Several large studies have also investigated the links between muscle size and cognition. In a large cross-sectional study of community dwelling women aged 75 or over (n = 7105), Nourhashemi et al. found that low cognitive function was associated with low fat free mass
. However the cognitive test used was the Short Portable Mental Status Questionnaire (SPMSQ), which consists of only 10 questions and is mainly used as a screening test for cognitive impairment.
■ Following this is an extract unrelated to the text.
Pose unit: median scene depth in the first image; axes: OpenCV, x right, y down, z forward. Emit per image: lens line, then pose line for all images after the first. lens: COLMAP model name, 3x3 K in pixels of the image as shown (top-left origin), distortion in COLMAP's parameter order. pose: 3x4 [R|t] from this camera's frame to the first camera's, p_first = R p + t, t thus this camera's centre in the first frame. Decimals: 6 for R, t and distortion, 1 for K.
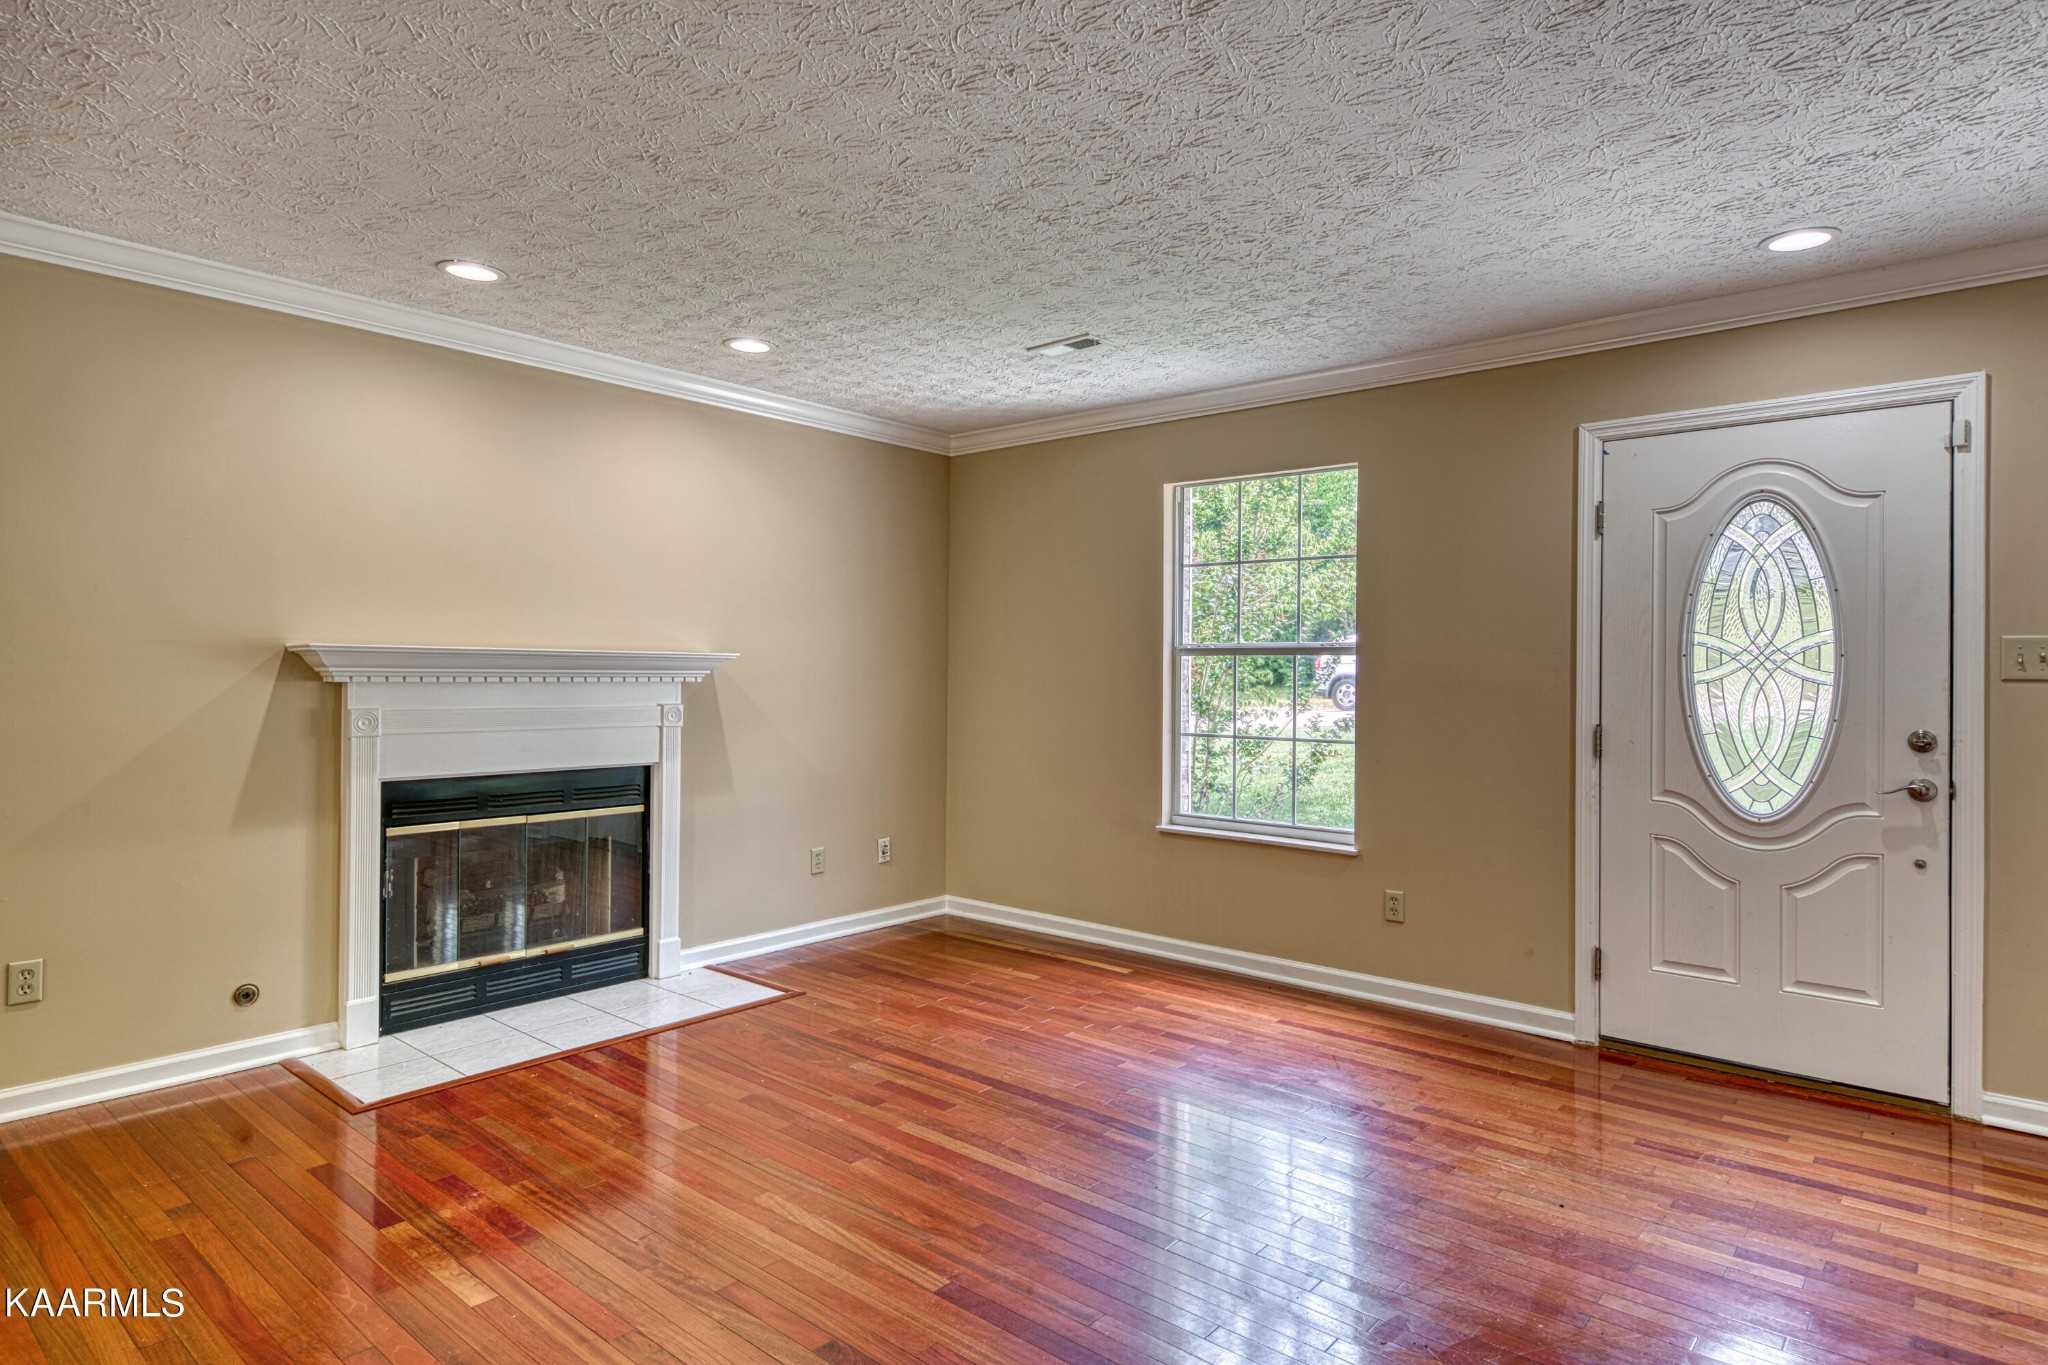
lens RADIAL K [[1167.0, 0, 1021.0], [0, 1167.0, 672.3], [0, 0, 1]] dist [0.027416, -0.000547]
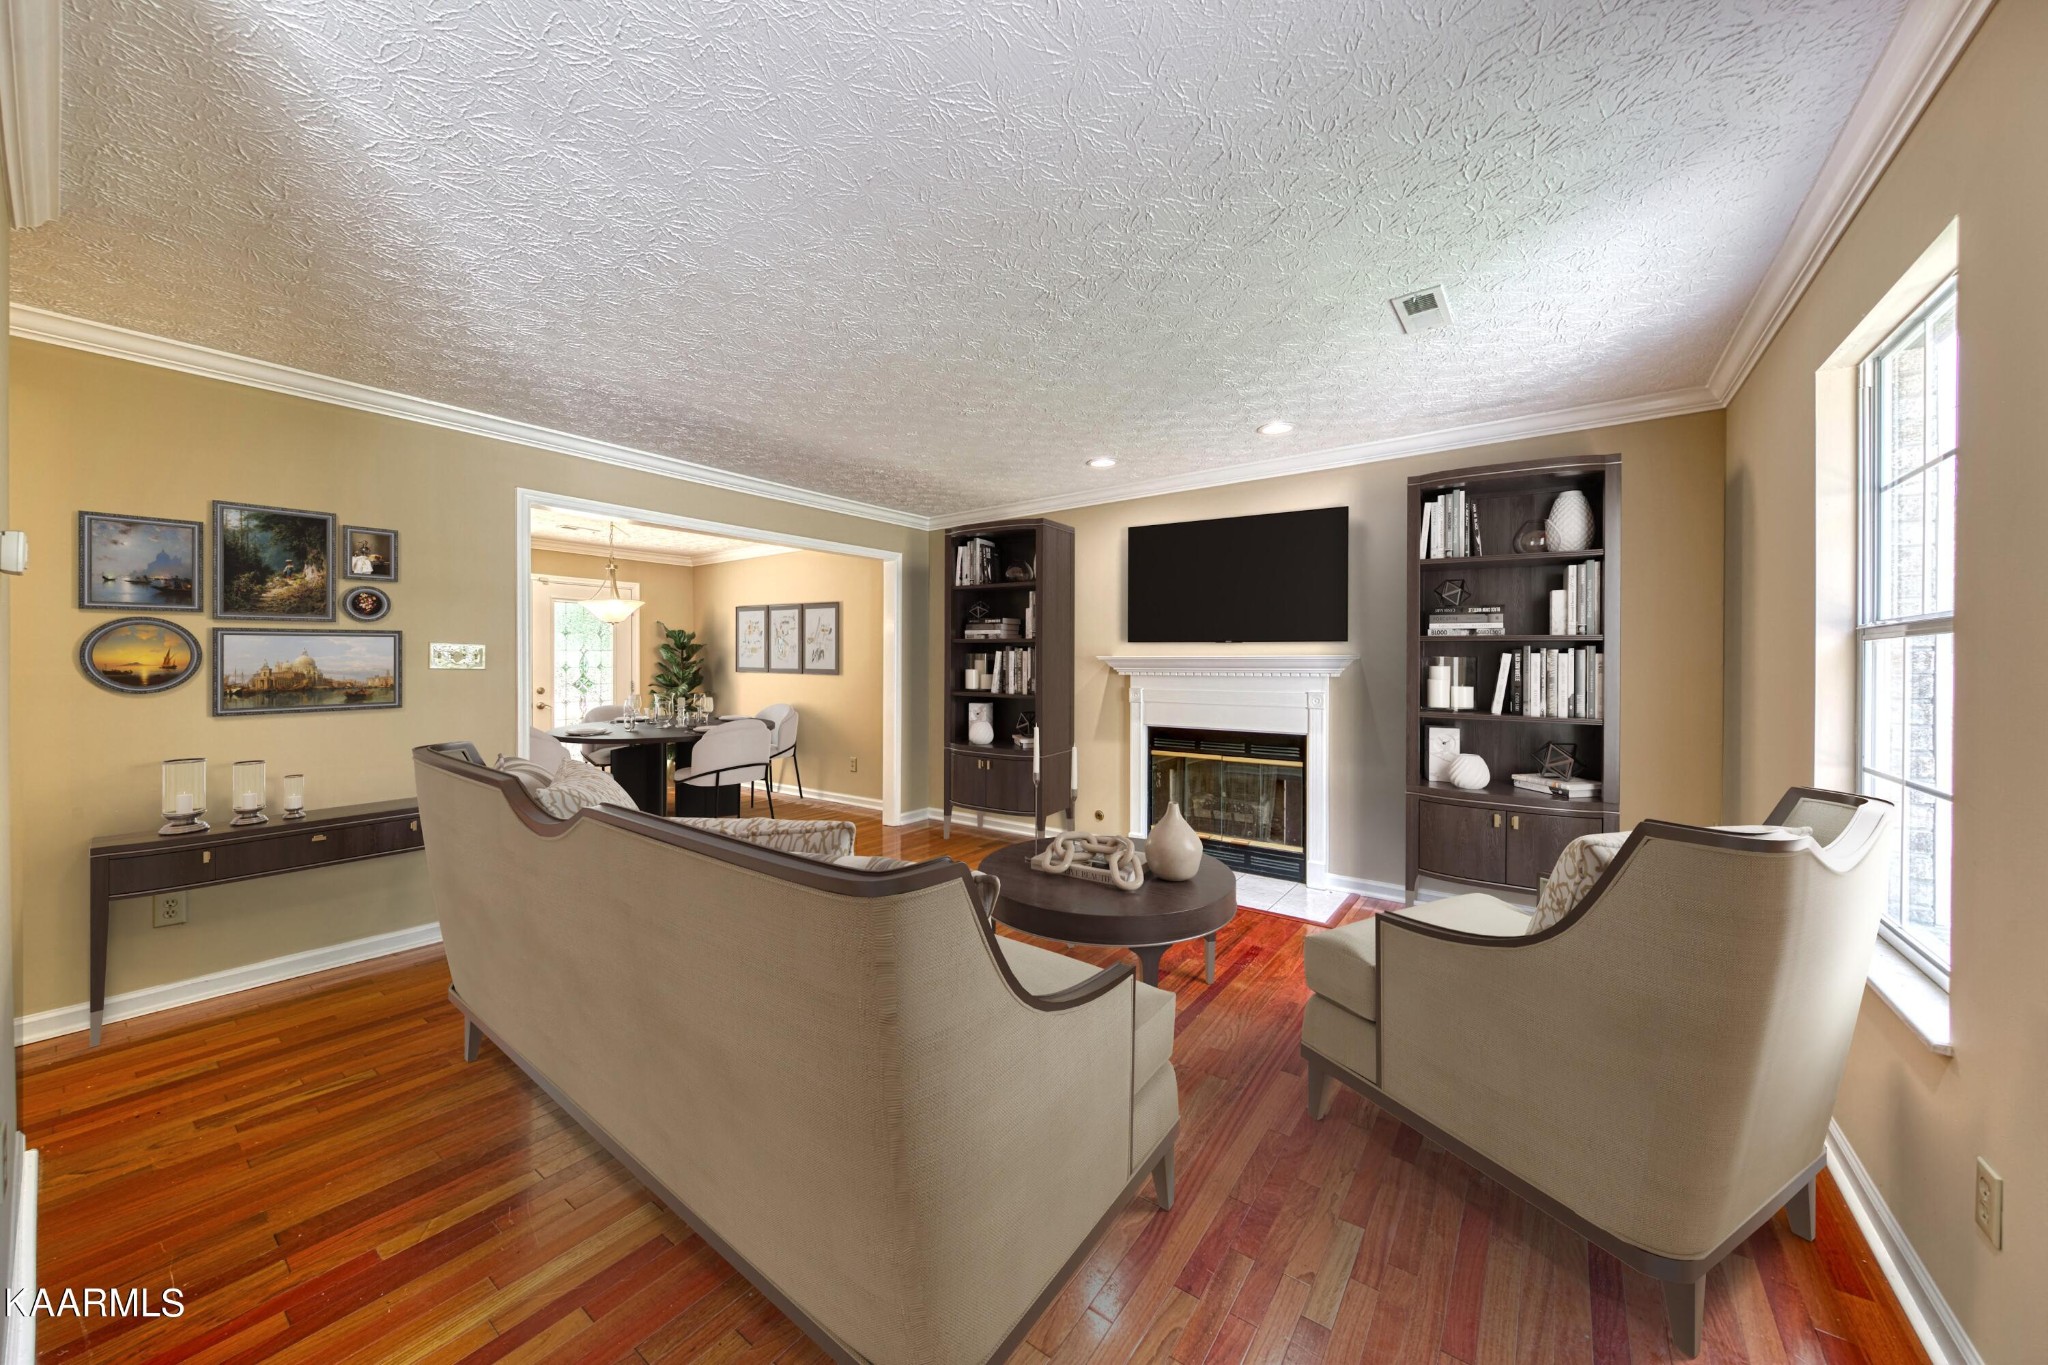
lens RADIAL K [[718.3, 0, 1020.0], [0, 718.3, 671.1], [0, 0, 1]] dist [0.001168, -0.000402]
pose [[0.080458, -0.001382, -0.996757, 0.639018], [-0.002081, 0.999997, -0.001554, 0.004894], [0.996756, 0.002199, 0.080455, 0.708918]]
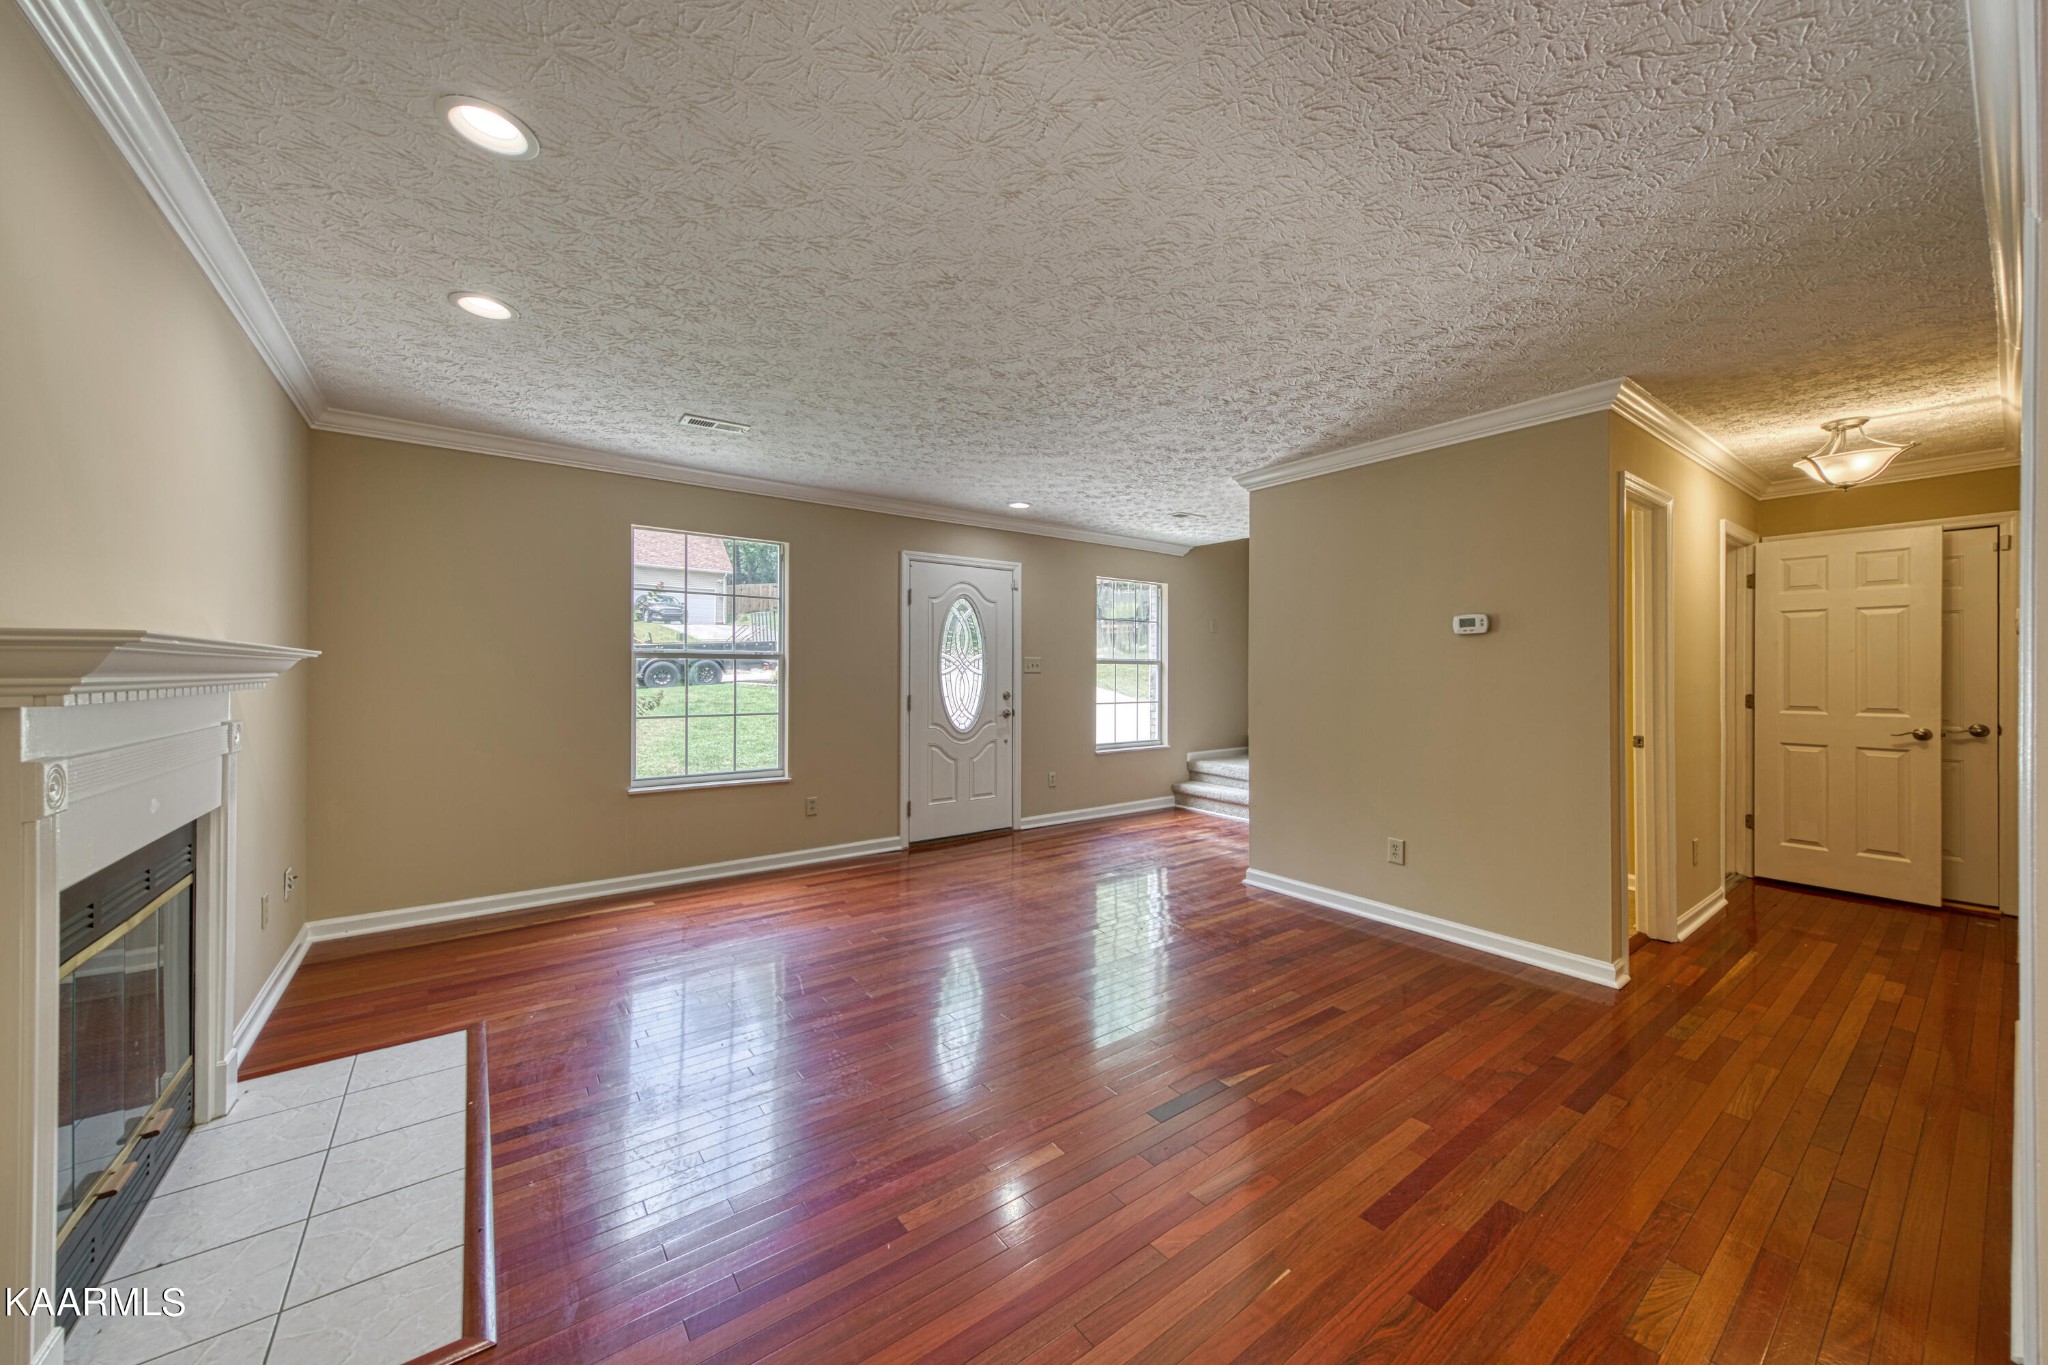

Conversely, Wirth et al. studied 4095 consecutive geriatric hospital patients and found that fat-free mass was not associated with cognitive dysfunction, measured using MMSE, after adjusting for age, sex and Barthel index
. Also, Auyeung et al. studied 2737 cognitively normal older people and found that appendicular skeletal muscle mass (ASM) was significantly predictive of MMSE 4 years later in men but not women
. However, after adjustment for age, years of education and baseline MMSE score, the relationship in men was not significant either.
Our study has the benefit of including tests of both prior and current cognitive function. This allows us to look at cognitive decline rather than purely at current cognitive ability, and is the only study we could find that specifically tested the relationship between prior cognition and muscle size. Also, the three large studies mentioned above used cognitive tests which are primarily designed to screen for cognitive impairment (ie SPMSQ and MMSE) rather than to detect the subtleties of change in cognition with age
[40–42], for which our cognitive tests were specifically chosen. Burns et al. used more detailed cognitive tests; however the numbers involved in their study are much smaller compared to the other three studies. Our study is the first to measure muscle cross-sectional area and cognition or brain size; the above mentioned studies used either bioimpedence analysis or DEXA as the measure of muscle bulk.
The main limitations of our study are the lack of longitudinal data and the small sample size. In ageing studies longitudinal data are crucial as it is the rate of loss of muscle size or brain size that is of interest rather than measurements at a cross-sectional time point. With brain size we can partially correct for this using intracranial area, but with muscle size we are unsure if someone has lost 10% of their lean body mass in the previous decade or 50%, as clearly the peak muscle bulk obtained will affect the final outcome greatly. The study also contained mainly white males and this will affect the generalisability of our results.